自己顕示欲
みみっちいことだと思えば尚更のこと、記録すべきと書き始める。マウスパッドを相当久しぶりに購入した。マウスは相変わらず使っているのに、マウスパッドは使わなくなっている人も多いなと改めて思いながら、反応の鈍くなったマウスポインタに、マウスパッドが無いことが一因かとネットで探し始めたら、透明のフィルムの間にポストカード等を挟むことが出来るタイプを見付けたのがきっかけだった。このフィルムの中に、お気に入りのバンドのポストカードを挟もうと思ったのだ。それで、どこで使用するかだが、社内を想定している。つまり、そこには、自己顕示欲が相当含まれている。
部屋や社内の自席や自分の持ち物を見渡せば、自己顕示欲で溢れかえっている。宛らスギ花粉に負けず劣らずといった塩梅だ。ぱっと顔を右に向けただけで、ロックテイストのワッペンが縫い付けられたコートが目に入る。Zoomの会議で映し出される自分の部屋自体、小綺麗なだけに留まらず、ポスターや本棚に自分をそういう嗜好があるのだと捉えて欲しいという声を上げているかのようなタイトルの背表紙が並んでいる。自己埋没欲というか自死とは全く関係がない意味での自己抹消欲といったものには、とんと向かっていないことが分かる。
目に見える商品や素材やレイアウトばかりではない。態度もまた、自己顕示欲によって様変わりする典型的なものだ。

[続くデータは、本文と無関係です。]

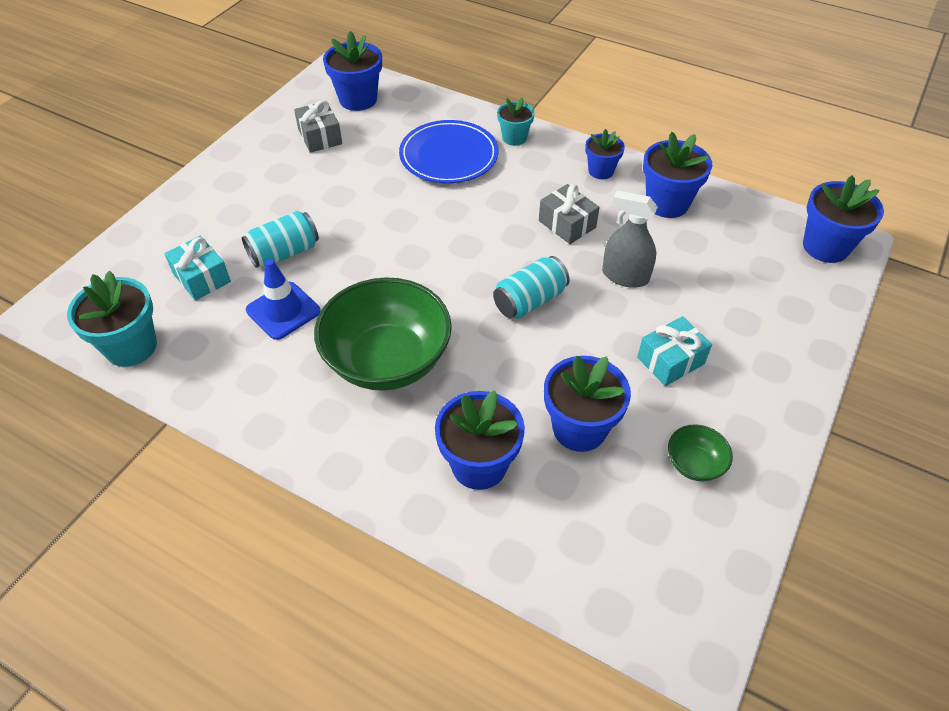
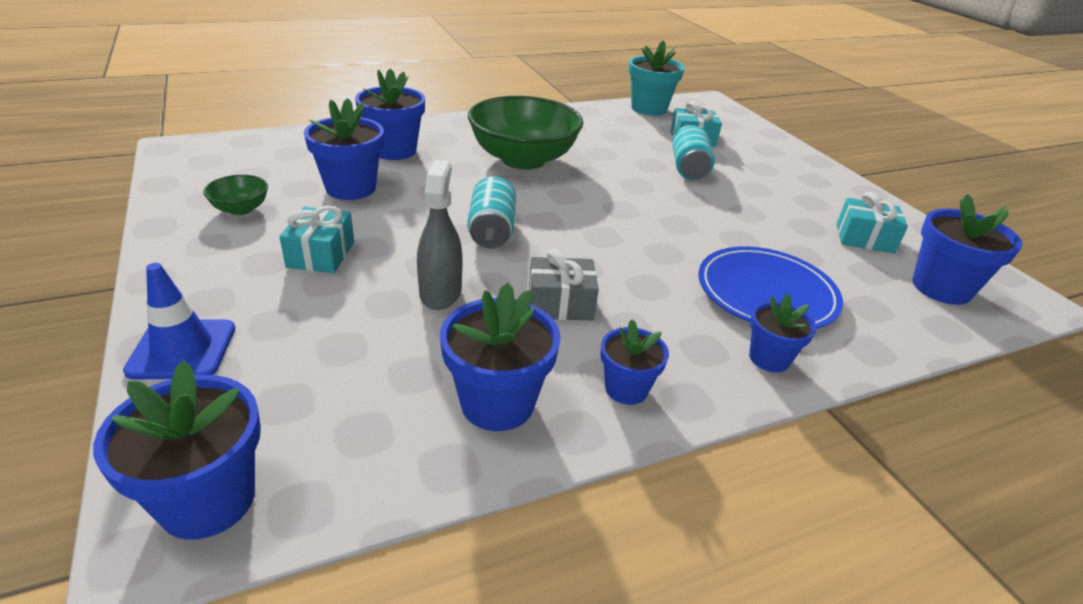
camera: 125 degrees right, 15 degrees down
blue traffic cone [246,259,321,340] -> blue traffic cone moved to [123,263,235,379]
grey gift [294,100,342,153] -> turquoise gift [837,192,908,254]
turquoise flower pot [497,98,535,146] -> blue flower pot [749,294,816,372]
grey spray bottle [602,190,658,288] -> grey spray bottle turned 60 degrees counterclockwise [417,160,462,310]

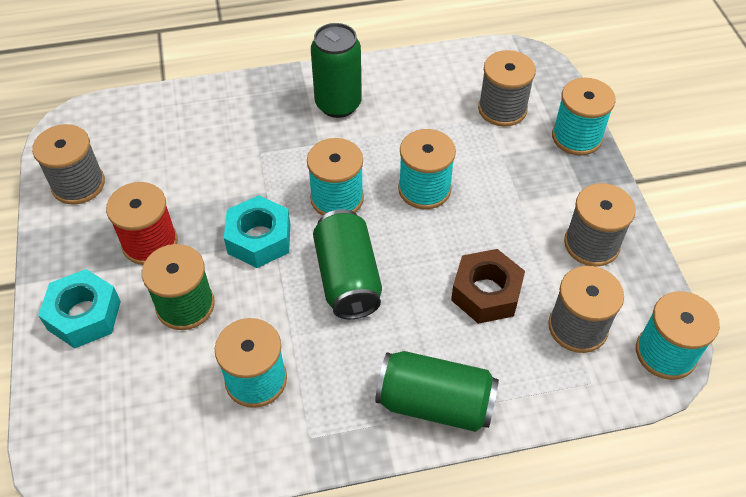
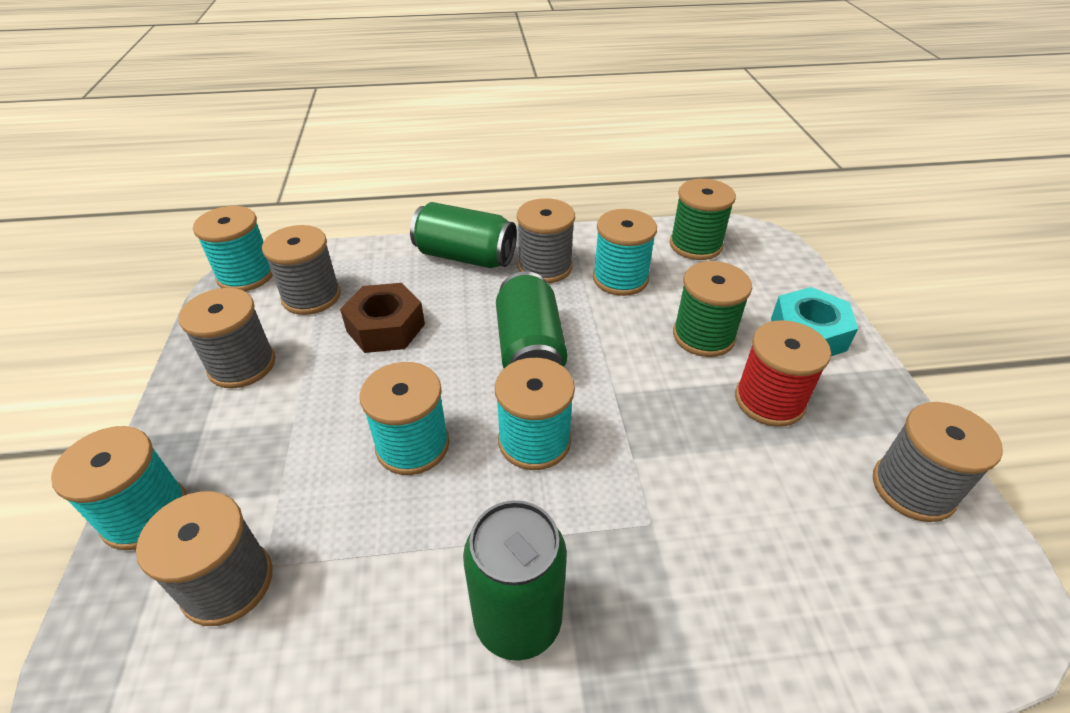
camera: 175 degrees left, 10 degrees down
turquoise nut [224,195,290,268] -> none
none -> grey spool [517,198,575,283]
none -> green spool [670,179,736,260]

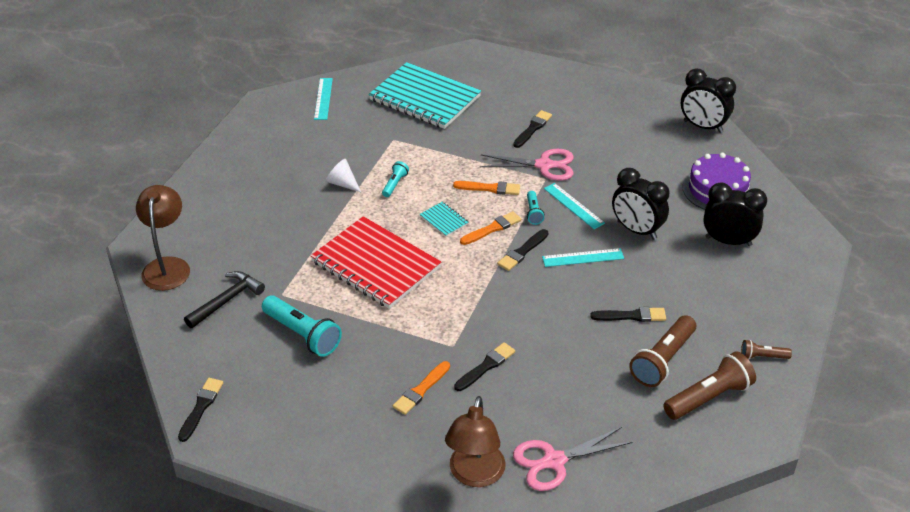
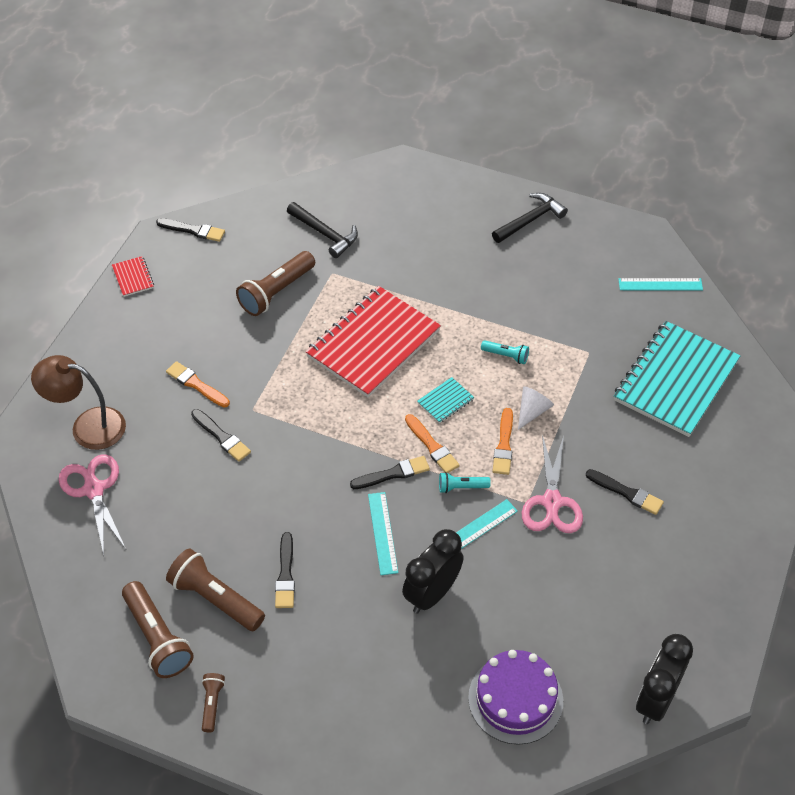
camera: 90 degrees right, 10 degrees up
brown lamp [136,185,190,291] -> none
turquoise flashlight [262,295,342,357] -> brown flashlight [236,251,315,316]
white cone [326,159,361,192] -> white cone moved to [518,386,554,430]
black brush [497,229,548,271] -> black brush turned 120 degrees clockwise [350,456,430,489]
black clock [703,182,767,246] -> none
none -> red notebook [112,256,154,297]
none -> black hammer [492,193,568,243]

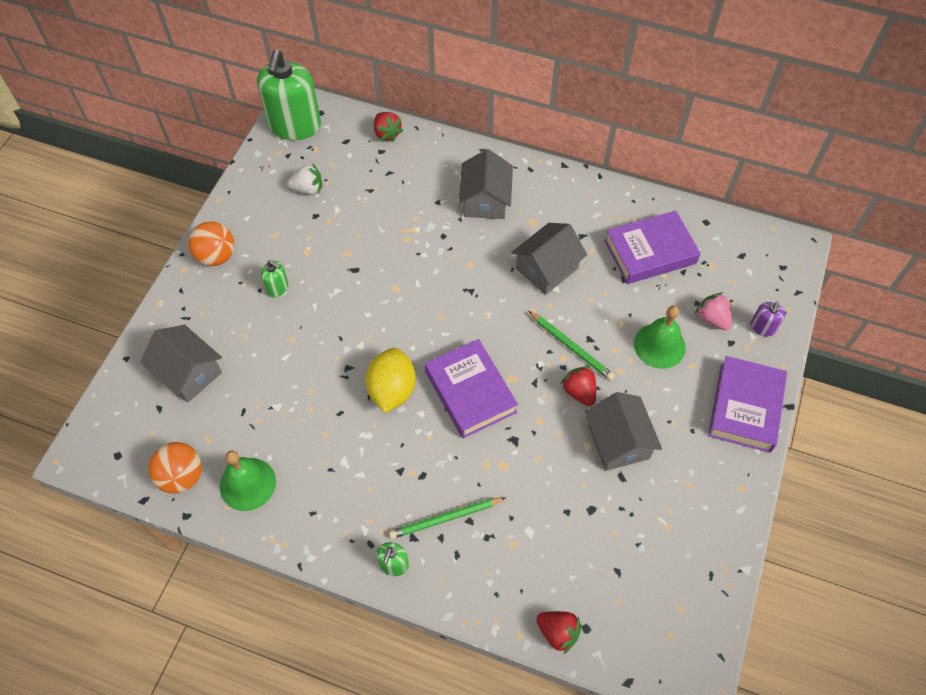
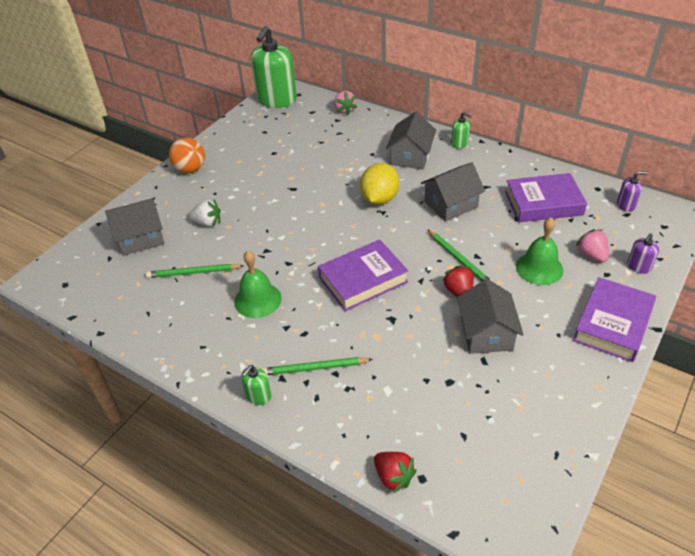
camera: 15 degrees right, 15 degrees down
grey house [140,325,222,403] -> grey house turned 75 degrees counterclockwise [105,198,165,255]
orange ball [148,442,202,494] -> none
green bell [220,450,276,511] -> green bell moved to [234,251,282,318]
green soap dispenser [261,260,288,298] -> green soap dispenser moved to [451,112,471,149]
white strawberry [287,163,322,195] -> white strawberry moved to [189,200,221,227]
yellow lemon [365,348,416,413] -> yellow lemon moved to [360,163,399,205]
red strawberry [374,112,404,142] -> pink strawberry [334,91,357,115]
purple book [425,339,518,438] -> purple book turned 75 degrees clockwise [318,240,408,311]
none -> green pencil [146,264,244,278]
none -> purple soap dispenser [617,171,648,212]

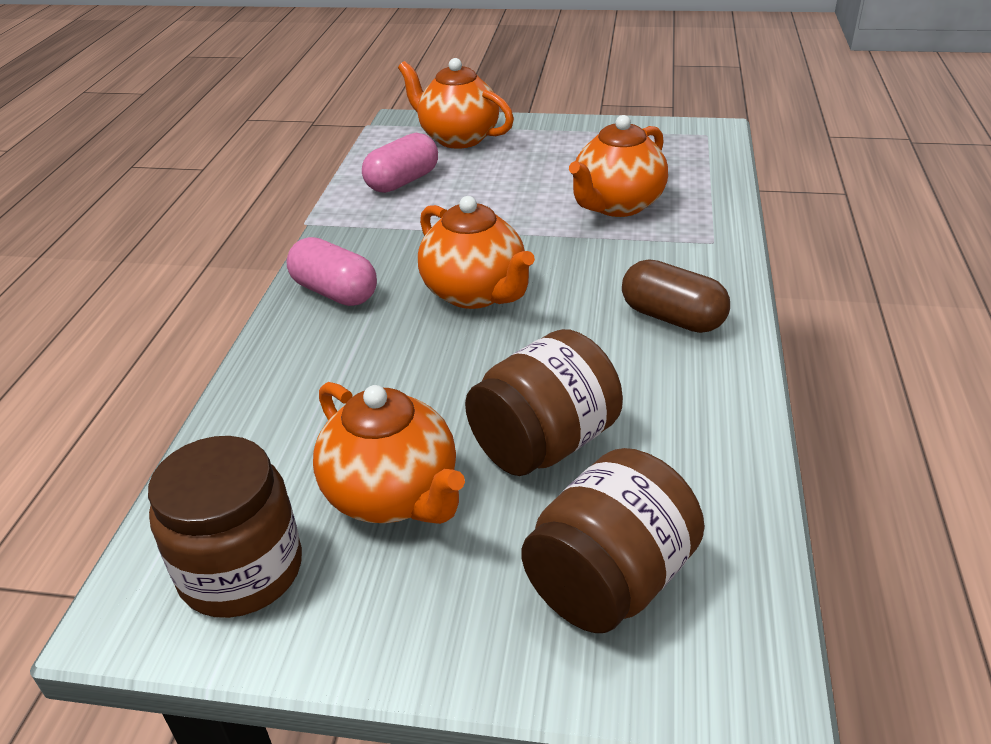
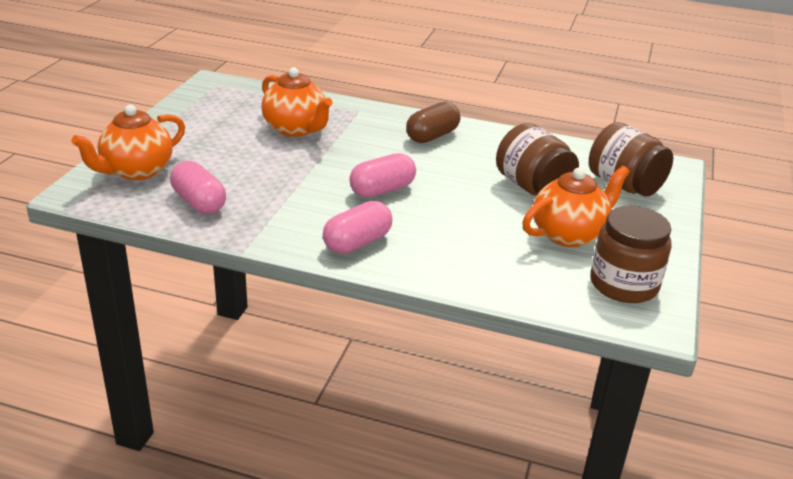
camera: 85 degrees left, 5 degrees down
orange teapot [418,196,535,309] -> pink capsule [349,153,416,197]

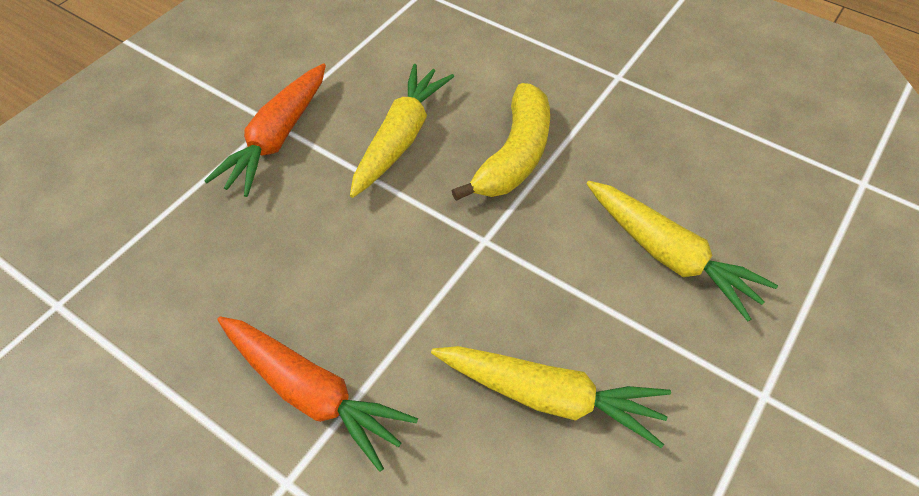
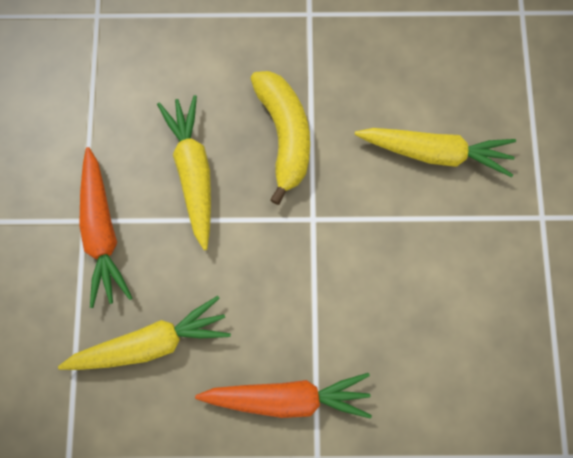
camera: 35 degrees left, 20 degrees up
yellow carrot [431,346,671,448] -> yellow carrot moved to [58,296,231,370]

顧客との打ち合わせで、相手に「自分はちゃんと聞いていますよ」と伝えたいばかりに、ごく自然な態度を装って、大袈裟にはならないように、されど努めて頷いたり、同意を示す「はー」「あー」「なるほどですねー」「うーん」を織り交ぜる光景は日常そのものとなってしまっている。私は違うと言いたかったが、そういうことをやってしまっている時がある。
また祖母の登場だが、見事なまでにそういう自己顕示欲の類はなかったものだと思い返すことができる。作り笑いがあったとしたら、それは自分が好かれたかったり、よく思われたいからじゃない、相手を楽にしたいからでしかなかったと断言できる。こういう祖母についての記述も、自己顕示欲なのかと思いながら、書き残している。